Vegan month teaches poverty mitigation and planet preservation aside from diet

November has been declared as the World Vegan Month. By definition, a vegan is a follower of veganism, the practice of abstaining from the use of animal products, particularly in diet, as well as following an associated philosophy that rejects the commodity status of sentient animals. Thus, a vegan not only shuns animal, fish and dairy products in his or her diet but also in the clothes, accessories and shoes worn, and even in the cosmetics used and household products applied.

Across the world, the vegan campaign illustrates not only a movement defying animal “genocide” (the endless cycle of violence and pain inflicted by humans upon billions of cruelly treated livestock) but espouses environmentalism as well. Here are just some of the following scientific figures being discussed in vegan websites.

• Antibiotics in animal farms are killing humans.

The Plant Based Dietician online has cited a report by the Centers for Disease Control about antibiotics in animals killing humans. The CDC last year, as reported at the online SFGate, confirmed a link between routine use of antibiotics in livestock and growing bacterial resistance that is killing at least 23,000 people a year. The report is the first by the government to estimate how many people die annually of infections that no longer respond to antibiotics because of their overuse in people and animals. Along with the annual fatalities, the report estimated at least 2 million antibiotic-resistant infections occur each year. CDC Director Thomas Frieden said these are “minimal estimates” because they count only microbes that are resistant to multiple antibiotics and include only hospital infections, omitting cases from dialysis centers, nursing homes and other medical settings.

• Livestock affects forests, water reserves, climate.

Livestock farming now accounts for the use of 70 percent of the global freshwater and 38 percent of the world’s land-use conversion. Some 70 percent of the Amazon rainforest, in fact, has already been cleared for grazing and feed crop production. The “Livestock and Climate Change” published in the issue of World Watch magazine reported that livestock and their byproducts actually account for at least 32.6 billion tons of carbon dioxide per year, or 51 percent of annual worldwide GHG emissions. This is corroborated by a 2006 report showing that worldwide GHG is attributable to cattle, buffalo, sheep, goats, camels, pigs and poultry by up to 51 percent, citing an analysis performed by Robert Goodland, a former World Bank Group environmental adviser, with cowriter Jeff Anhang, an environmental specialist at the World Bank Group’s International Finance Corp.
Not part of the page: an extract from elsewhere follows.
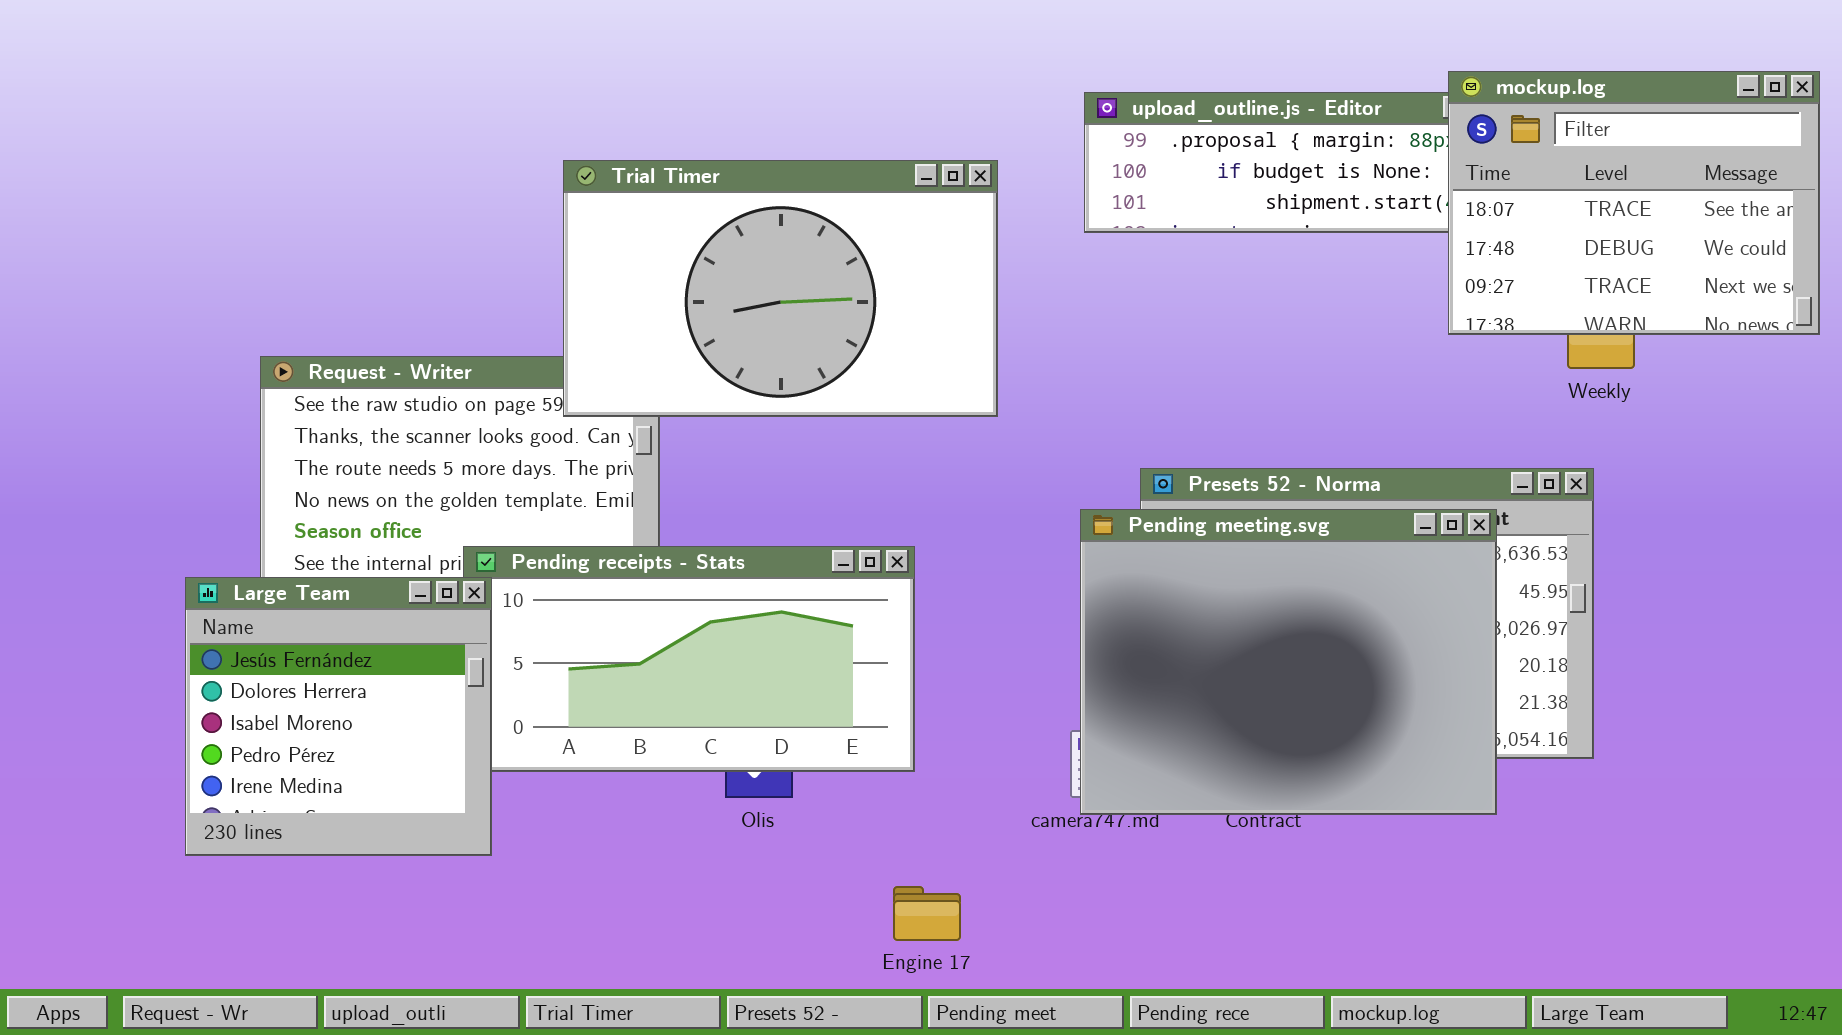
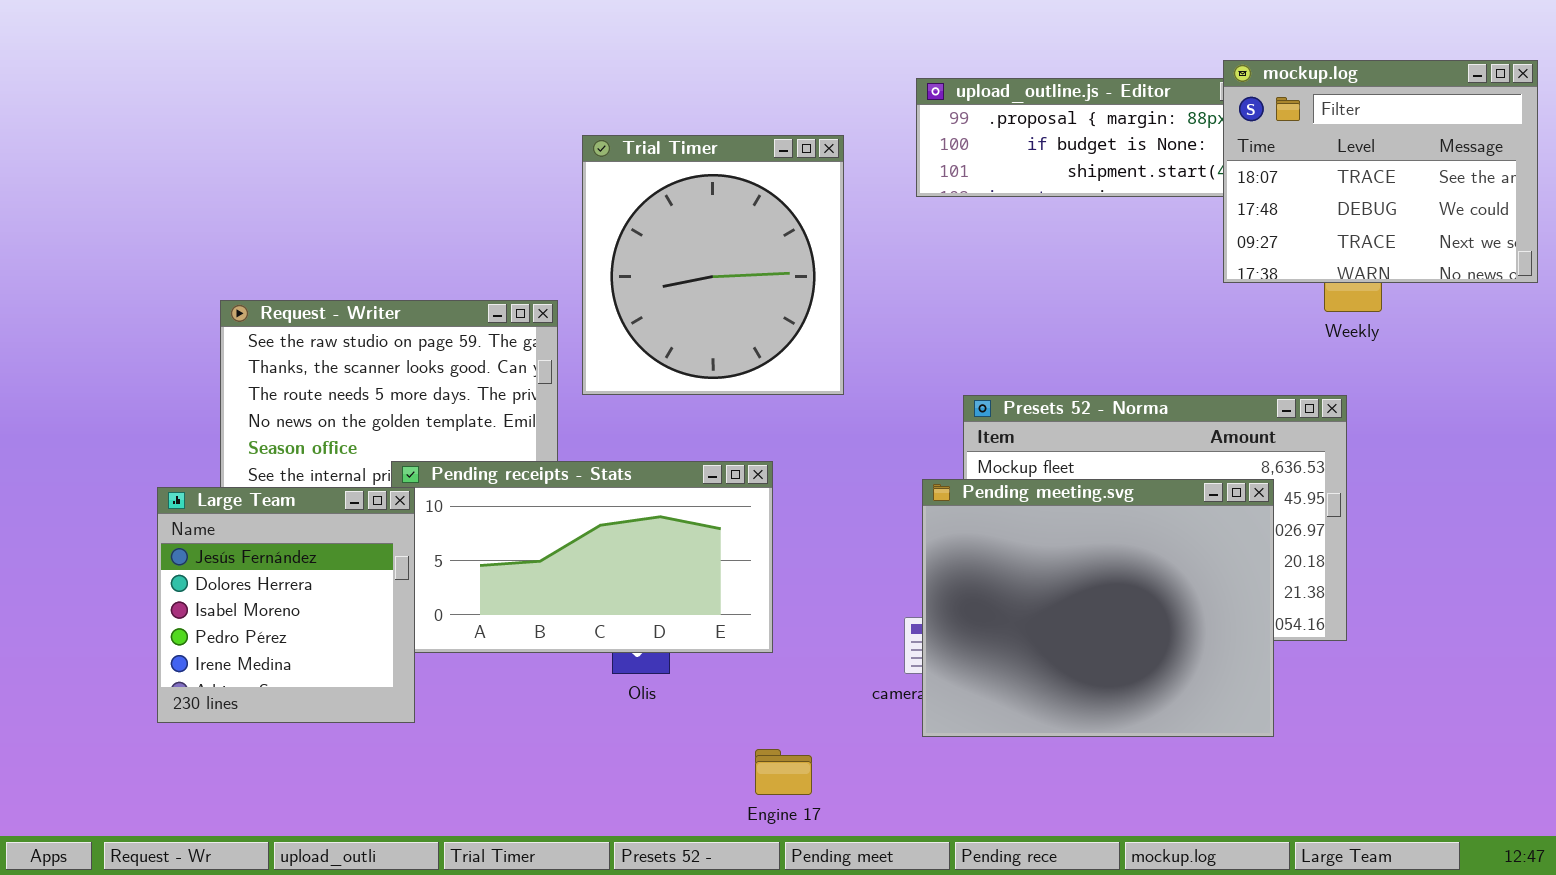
Trial Timer: [563,160,998,417] -> [582,135,844,395], resized
Pending meeting.svg: [1080,509,1497,815] -> [922,479,1274,737], moved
Also, the book “Animal Science” of Dr. ME Ensminger, former chair of the Department of Animal Science at Washington State University, has this to say: “Is a quarter pound of hamburger worth a half ton of Brazil’s rainforest? Is 67 square feet of rainforest too much to pay for one hamburger? Should we form cattle pastures to produce hamburgers in the Amazon, or should we retain the rainforest and the natural environment? These and other similar questions are being asked too little and too late to preserve much of the great tropical rainforest of the Amazon and its environment. It took nature thousands of years to form the rainforest, but it took a mere 25 years for people to destroy much of it. And when a rainforest is gone, it’s gone forever.”

• Meat consumption has something to do with global poverty.

As more humans eat more animal products, more humans will actually be the poorer for it. Food experts have observed that the meat-eating habits of the wealthy around the world support a world food system that diverts food resources from the hungry. About one-third of the world’s total grain harvest is fed to cattle and other livestock, while as many as a billion people suffer from chronic hunger and malnutrition, according to Jeremy Rifkin in his book “Beyond Beef,” quoting data from the United States Department of Agriculture and the World Bank.

As the global population surges toward a predicted 9.1 billion people by 2050, Western tastes for diets rich in meat and dairy products are unsustainable, says the report from United Nations Environment Program’s (Unep) international panel of sustainable resource management. The Guardian quoted Prof. Edgar Hertwich, the lead author of the report, as saying: “Animal products cause more damage than (producing) construction minerals such as sand or cement, plastics or metals. Biomass and crops for animals are as damaging as (burning) fossil fuels.”